• Task statement: The stretch wanted below opens at the line containing "2020, Multiracial: 0.1 -> 0.09" and closes at the line containing "2020, Asian: 0.03 -> 0.01". Please return it exactly, with no other lines.

• Dataset:
________________________
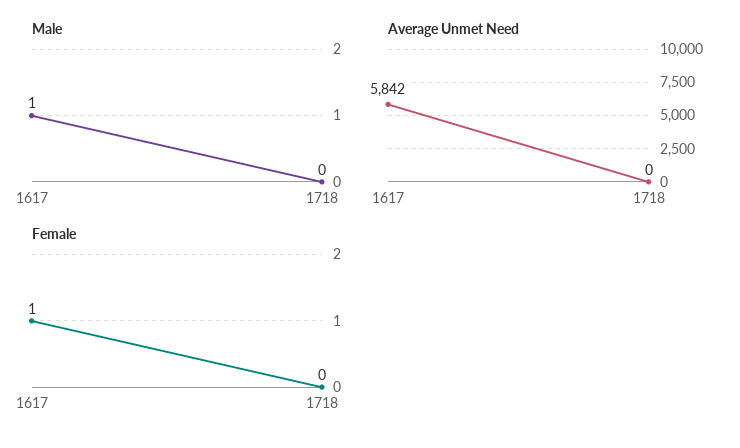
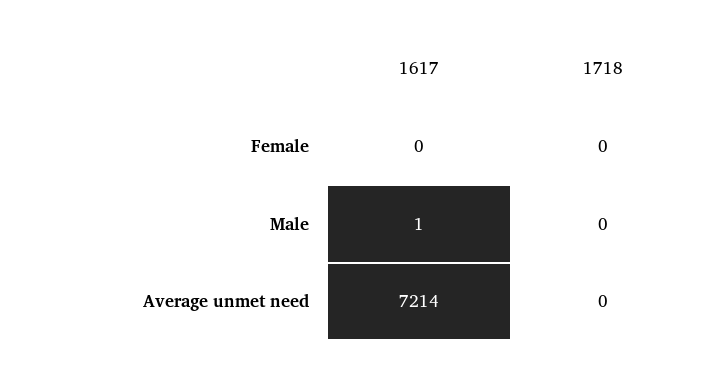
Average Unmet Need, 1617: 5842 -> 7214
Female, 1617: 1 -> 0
________________________
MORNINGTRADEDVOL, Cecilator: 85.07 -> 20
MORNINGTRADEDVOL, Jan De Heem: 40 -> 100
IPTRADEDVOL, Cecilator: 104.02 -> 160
________________________
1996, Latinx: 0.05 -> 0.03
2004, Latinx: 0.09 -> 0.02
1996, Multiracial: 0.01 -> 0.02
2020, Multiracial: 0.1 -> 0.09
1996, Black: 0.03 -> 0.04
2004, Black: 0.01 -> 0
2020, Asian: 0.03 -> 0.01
________________________
• Written response:
2020, Multiracial: 0.1 -> 0.09
1996, Black: 0.03 -> 0.04
2004, Black: 0.01 -> 0
2020, Asian: 0.03 -> 0.01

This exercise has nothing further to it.